Il finit par me proposer un café, j'hésite parce que son café est mauvais, de la pisse d'âne, lui ai-je souvent dit, mais j'accepte volontiers, sans toute fois cacher mon dépit devant la mixture qu'il me sert. Lui l'aime ainsi, je ne relève plus, on en a déjà tellement parlé. La chaleur de la boisson me réchauffe le corps, je la sens descendre et se répandre de toutes parts. Nous sommes face à l'océan, nos regards accrochés sur les rares courageux qui ont décidé, vaille que vaille, d'affronter les vagues. Leurs cris redoublent d'intensité au contact de l'eau, bien plus fraiche que les jours précédents, mais les rires sont là, puissant, heureux de vivre ce moment inhabituel.

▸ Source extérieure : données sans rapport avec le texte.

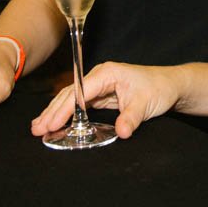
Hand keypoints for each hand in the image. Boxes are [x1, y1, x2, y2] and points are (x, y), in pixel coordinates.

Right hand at [31, 62, 182, 139]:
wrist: (170, 85)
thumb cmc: (159, 88)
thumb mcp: (146, 104)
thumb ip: (131, 118)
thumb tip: (122, 133)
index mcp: (107, 73)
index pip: (80, 92)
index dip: (64, 109)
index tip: (51, 124)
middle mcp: (100, 77)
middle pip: (70, 95)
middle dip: (53, 112)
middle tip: (37, 129)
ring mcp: (99, 86)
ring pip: (71, 99)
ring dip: (55, 113)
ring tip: (38, 128)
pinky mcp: (101, 95)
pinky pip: (79, 105)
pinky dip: (66, 114)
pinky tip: (55, 124)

Gamins, Emilio et moi, nous retrouvions d'autres garçons et filles en bout de plage, derrière une ligne de rochers qui nous cachaient des regards adultes. On y apprenait la vie, on y découvrait les filles, leurs charmes secrets, des territoires innocents à conquérir, et bien évidemment on jouait tous des rôles, enfin, je veux dire que l'on ne se présentait pas comme nous étions vraiment. On se sentait obligé d'être un autre, de se dévoiler fort, intraitable, croyant que c'était la seule manière de les séduire, de leur plaire. De leur côté, les filles n'étaient pas en reste et se montraient sous des atours qui nous chaviraient les sens. C'était le temps de l'innocence, ou plutôt le temps de l'apprentissage des faux semblants, le jeu idiot des faire-valoir qui, l'âge avançant, deviendra une règle d'or, une manière de se sentir autre, de se vêtir de cette seconde peau afin de se protéger. De qui ? De quoi ? Sans doute de nous-mêmes. Ce cinéma durera jusqu'à ma rencontre avec Rosita, avec elle, je ne pouvais plus jouer au fier-à-bras, la carapace dont j'avais endossé les oripeaux céda sous son premier regard posé sur moi et je devins un homme.

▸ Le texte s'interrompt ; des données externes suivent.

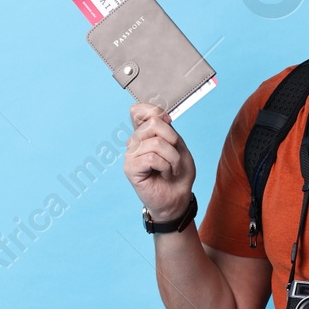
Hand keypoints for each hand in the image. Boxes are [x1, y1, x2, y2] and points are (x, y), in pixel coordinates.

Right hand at [124, 102, 195, 222]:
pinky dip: (166, 167)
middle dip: (173, 141)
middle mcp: (134, 142)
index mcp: (145, 133)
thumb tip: (158, 117)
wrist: (178, 198)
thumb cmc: (178, 173)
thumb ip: (167, 129)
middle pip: (153, 123)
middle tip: (174, 158)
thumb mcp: (178, 145)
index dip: (155, 111)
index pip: (139, 110)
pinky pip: (152, 158)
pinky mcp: (130, 168)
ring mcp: (130, 154)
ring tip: (171, 169)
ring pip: (156, 143)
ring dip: (172, 158)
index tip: (168, 123)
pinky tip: (164, 175)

C'est en rentrant d'une de ces après-midi passée avec les jeunes filles du barrio à l'ombre des rochers que je découvris ma mère dans les bras d'un homme. Ils s'embrassaient, allongés sur une serviette de bain, les pieds entremêlés, léchés par les vagues de l'océan finissant leur course sur la plage. Elle m'avait menti, elle devait aider une amie à faire les cartons de son déménagement et elle se trouvait là, dans les bras de cet homme que d'emblée, je n'aimais pas. Emilio m'avait poussé du coude et désigné du menton ma mère. Je lui avais répondu en haussant les épaules, puis je m'étais mis à courir. Il m'avait emboité le pas et nous nous étions retrouvés sur le parapet du Palacio à la hauteur du kiosque à journaux, dont il achèterait la patente quelques années plus tard.

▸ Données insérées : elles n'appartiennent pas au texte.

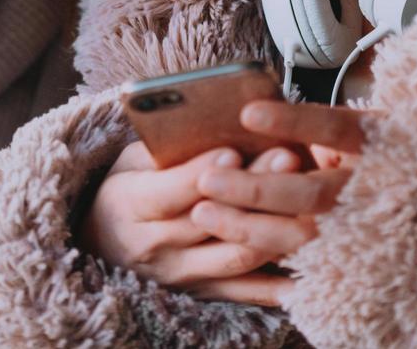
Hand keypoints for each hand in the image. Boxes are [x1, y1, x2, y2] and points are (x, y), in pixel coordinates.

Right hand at [77, 141, 290, 294]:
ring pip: (236, 257)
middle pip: (211, 221)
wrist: (104, 245)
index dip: (202, 172)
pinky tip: (312, 260)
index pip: (170, 191)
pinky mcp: (204, 294)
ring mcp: (181, 275)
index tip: (232, 150)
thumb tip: (217, 122)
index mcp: (129, 205)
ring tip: (307, 196)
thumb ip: (168, 149)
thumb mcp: (131, 162)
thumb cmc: (127, 190)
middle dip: (253, 189)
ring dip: (275, 227)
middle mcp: (154, 247)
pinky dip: (281, 279)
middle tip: (288, 156)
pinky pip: (250, 291)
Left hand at [185, 101, 368, 304]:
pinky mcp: (355, 262)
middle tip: (206, 180)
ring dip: (249, 226)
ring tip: (203, 211)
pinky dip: (264, 262)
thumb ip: (316, 131)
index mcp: (380, 144)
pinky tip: (226, 252)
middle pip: (312, 193)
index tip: (248, 114)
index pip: (335, 129)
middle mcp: (378, 189)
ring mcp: (368, 230)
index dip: (294, 123)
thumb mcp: (362, 130)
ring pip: (304, 237)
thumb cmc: (382, 155)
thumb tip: (252, 121)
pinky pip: (304, 269)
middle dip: (255, 189)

Je remercie Emilio pour son café dégueulasse, il me tapote le dos sans prendre ombrage de mon commentaire, et me demande si je le rejoins tout à l'heure pour la partie de domino. Je ne pense pas. Je me jette sous la bruine en remontant le col de ma chemise. Je cherche dans mes souvenirs le prénom de cet homme qui embrassait ma mère, celui qui, par la suite, devint mon beau-père. En vain.